TEXTE SUPPORT
----------

Catégories Interviews

Valore : « J’adore la tête que font les gens quand je leur dis que je suis une rappeuse »

Publié le

Sur ta page Facebook, tu te décris comme “un cactus vert vif qui apporte de la couleur à une toile de sable aride”. Qu’est ce que cela signifie ?

Ca vient de l’un de mes poèmes, la suite dit : « viens à moi et trouve du réconfort, ressens la musique et regarde les étoiles. Donne du sens à une chanson ». Le cactus a beaucoup de significations différentes. C’est une métaphore pour dire que je n’ai pas vraiment ma place. Je suis une étrange plante grasse dans les marais de Savannah en Géorgie. Je dénote et apporte de la couleur à la vie. C’est aussi un cactus gonflable dénommé Pedro. Le cactus symbolise le bonheur. Les gens adorent Pedro, j’ai remarqué qu’il les aidait à se relaxer, danser et à se lâcher. J’ai eu environ huit cactus gonflables différents. Certains sont morts à des festivals de musique ou après une tournée. Les plus vieux se trouvent sur mon mur et ont été dédicacés par des amis ou sont recouverts de stickers « I like » de groupes géniaux. Chaque nouveau Pedro est comme un nouveau chapitre de ma vie.

----------

JEU DE DONNÉES

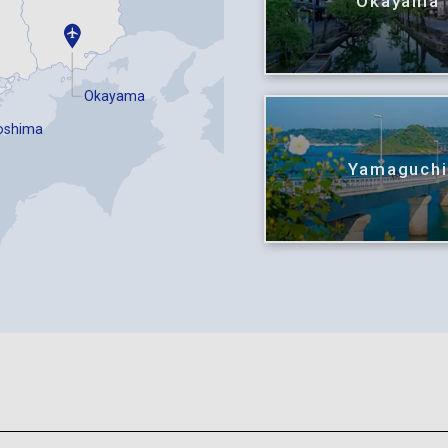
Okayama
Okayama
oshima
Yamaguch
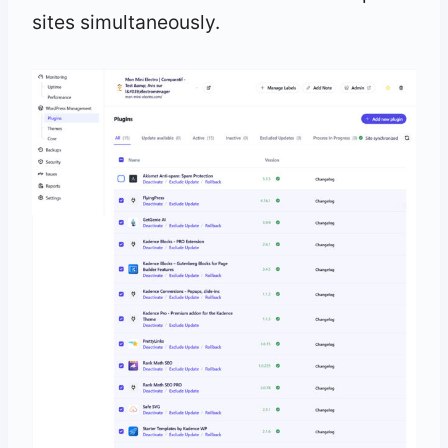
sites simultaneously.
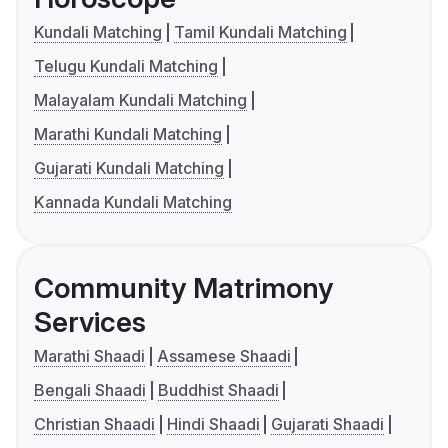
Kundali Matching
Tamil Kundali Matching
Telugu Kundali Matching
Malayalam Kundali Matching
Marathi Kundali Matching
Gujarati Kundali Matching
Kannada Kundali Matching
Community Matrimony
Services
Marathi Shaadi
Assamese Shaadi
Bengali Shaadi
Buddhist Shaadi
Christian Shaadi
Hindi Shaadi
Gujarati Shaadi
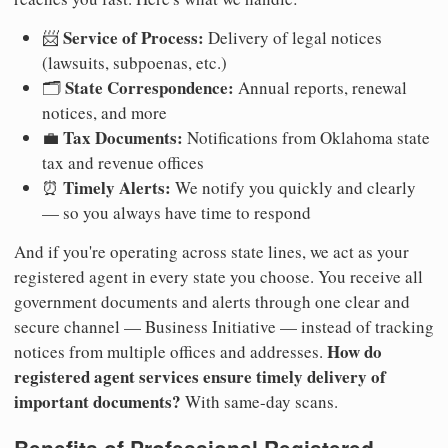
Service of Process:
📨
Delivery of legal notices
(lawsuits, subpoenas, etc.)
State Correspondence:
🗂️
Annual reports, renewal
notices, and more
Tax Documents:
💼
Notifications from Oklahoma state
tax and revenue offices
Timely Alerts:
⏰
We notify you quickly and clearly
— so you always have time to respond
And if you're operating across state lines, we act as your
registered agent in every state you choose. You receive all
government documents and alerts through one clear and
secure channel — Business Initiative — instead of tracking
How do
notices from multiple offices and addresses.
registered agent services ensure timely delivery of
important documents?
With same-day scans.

----------

CONSIGNE
Reprenez l'entretien avec la rappeuse Valore et prolongez-le à la suite de sa dernière phrase. Les données ci-dessus forment un matériau indépendant du texte.

RÉPONSE ATTENDUE
Tu es étudiante en sciences de gestion à l’Université d’Armstrong à Savannah en Géorgie et tu travailles dans un restaurant. Comment trouves-tu le temps de faire de la musique ?

Je fais de la promo, je cherche des dates et j’envoie des mails pendant mes pauses au travail ou à la fac. C’est du non-stop. Je joue avec des super musiciens en ville ou des gens que je rencontre. J’ai toujours un djembé et un saxophone dans ma voiture. Bien que je sois stressée par ma quantité de travail, la musique et la scène me permettent de garder la tête sur les épaules. Je m’assure également de ne pas forcer ma musique. J’écris et j’enregistre quand je sens l’inspiration arriver. Le fait d’avoir mon studio dans ma cave arc-en-ciel (mon salon) est pratique parce que je peux enregistrer très facilement et rapidement quand je le souhaite. J’ai enregistré « Shakespearean Rap » de Lizard Girl un jour entre deux cours, ça m’a pris environ une heure. Je fais seulement une ou deux prises pour mes couplets.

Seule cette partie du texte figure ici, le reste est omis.